**Problem to work on**.
Copy the rows below word for word, all of them, but leave out the pictures.
------------------------------------
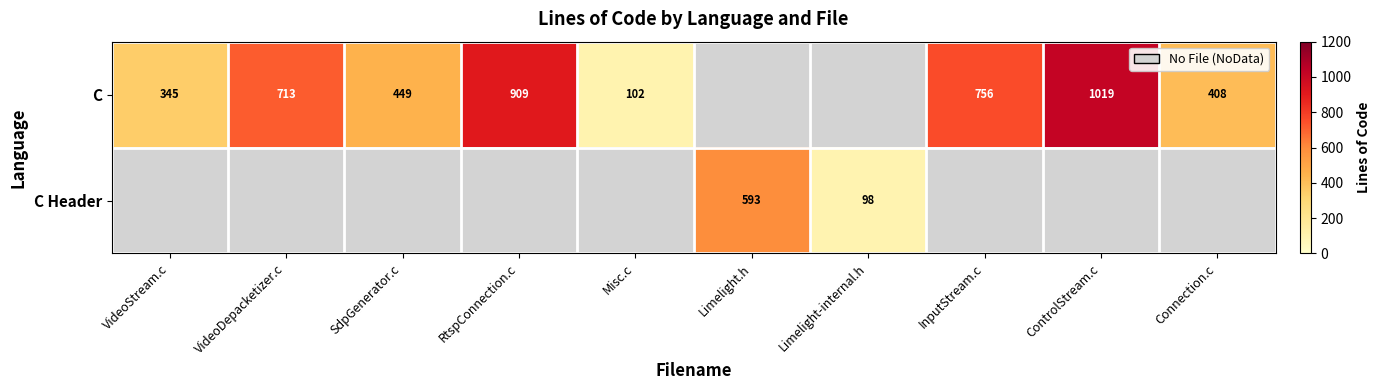

What is the sum of the C values at VideoDepacketizer.c and VideoStream.c?

1058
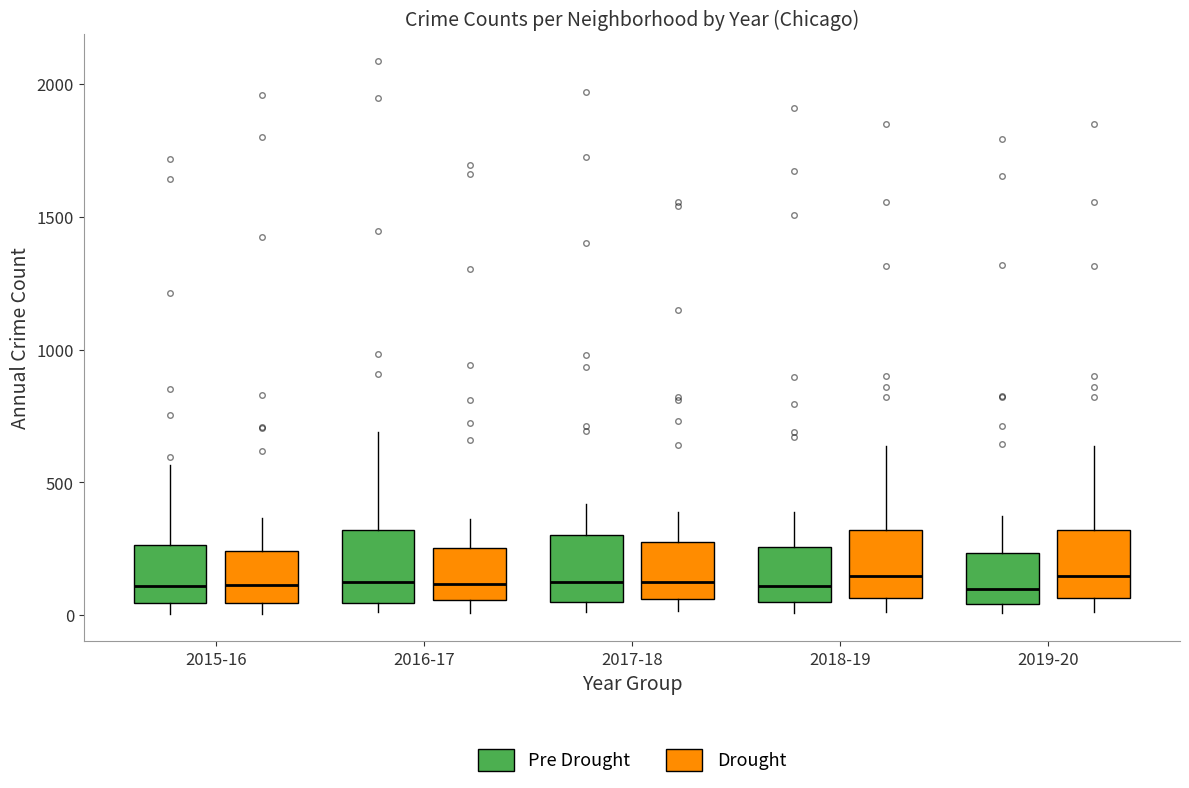

Reading left to right, read every box against the y-axis: the position of its median line, the range the box covers, and the ends of its whiskers. The values are not printed on the chart, so give them approximately, as read against the axis.

2015-16 (Pre Drought): median 100, box 50 to 250, whiskers 0 to 550
2015-16 (Drought): median 100, box 50 to 250, whiskers 0 to 350
2016-17 (Pre Drought): median 150, box 50 to 300, whiskers 0 to 700
2016-17 (Drought): median 100, box 50 to 250, whiskers 0 to 350
2017-18 (Pre Drought): median 100, box 50 to 300, whiskers 0 to 400
2017-18 (Drought): median 100, box 50 to 250, whiskers 0 to 400
2018-19 (Pre Drought): median 100, box 50 to 250, whiskers 0 to 400
2018-19 (Drought): median 150, box 50 to 300, whiskers 0 to 650
2019-20 (Pre Drought): median 100, box 50 to 250, whiskers 0 to 400
2019-20 (Drought): median 150, box 50 to 300, whiskers 0 to 650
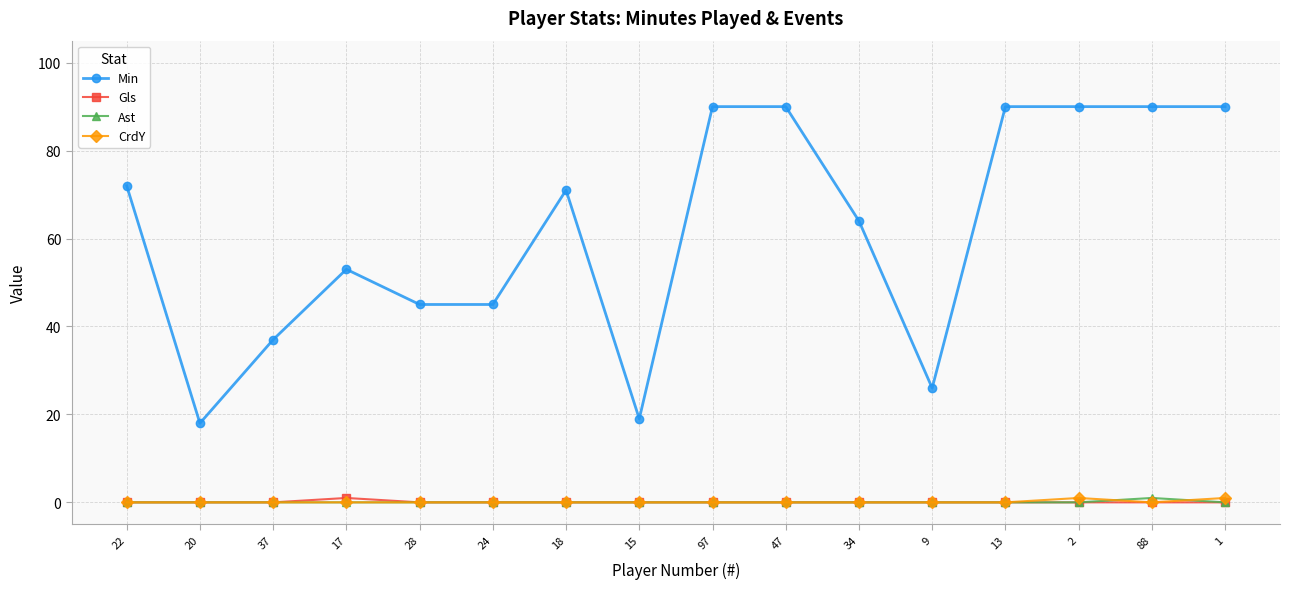

The Ast series shows 0 at 9. True or false?

True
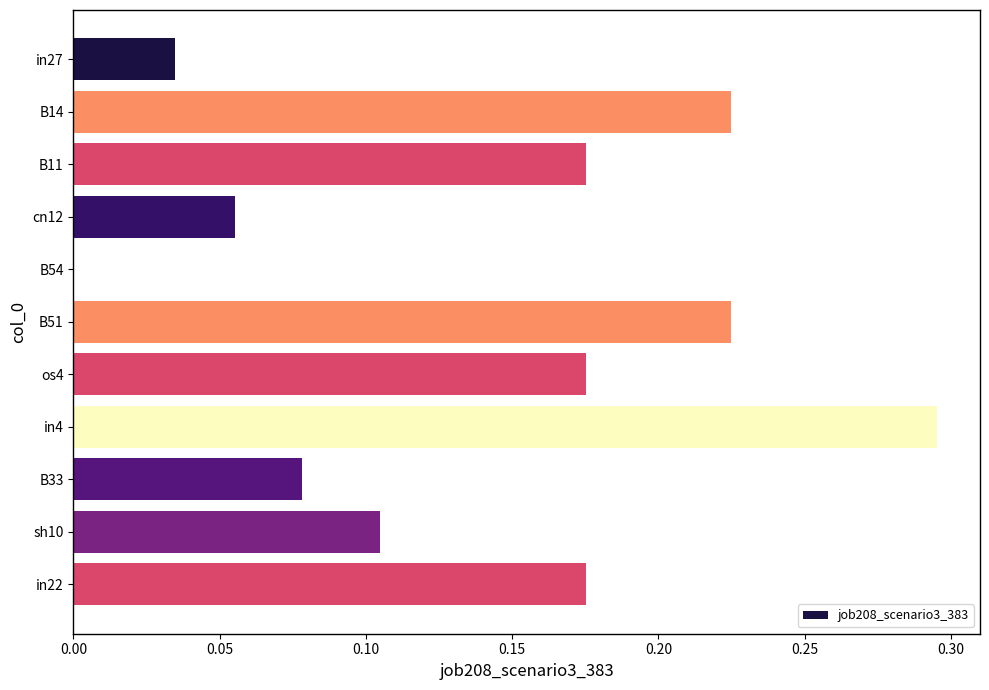

Between B14 and in27, which is larger?

B14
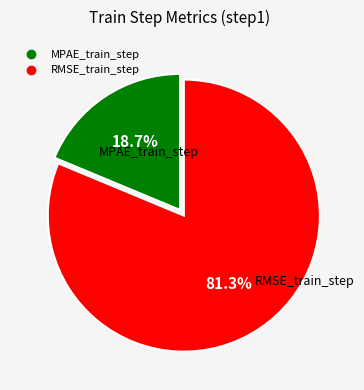

How many slices are in this pie chart?

2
------------------------------------
**Answer to this problem**.
What is the sum of the C values at VideoDepacketizer.c and VideoStream.c?

1058

Reading left to right, read every box against the y-axis: the position of its median line, the range the box covers, and the ends of its whiskers. The values are not printed on the chart, so give them approximately, as read against the axis.

2015-16 (Pre Drought): median 100, box 50 to 250, whiskers 0 to 550
2015-16 (Drought): median 100, box 50 to 250, whiskers 0 to 350
2016-17 (Pre Drought): median 150, box 50 to 300, whiskers 0 to 700
2016-17 (Drought): median 100, box 50 to 250, whiskers 0 to 350
2017-18 (Pre Drought): median 100, box 50 to 300, whiskers 0 to 400
2017-18 (Drought): median 100, box 50 to 250, whiskers 0 to 400
2018-19 (Pre Drought): median 100, box 50 to 250, whiskers 0 to 400
2018-19 (Drought): median 150, box 50 to 300, whiskers 0 to 650
2019-20 (Pre Drought): median 100, box 50 to 250, whiskers 0 to 400
2019-20 (Drought): median 150, box 50 to 300, whiskers 0 to 650

The Ast series shows 0 at 9. True or false?

True

Between B14 and in27, which is larger?

B14

How many slices are in this pie chart?

2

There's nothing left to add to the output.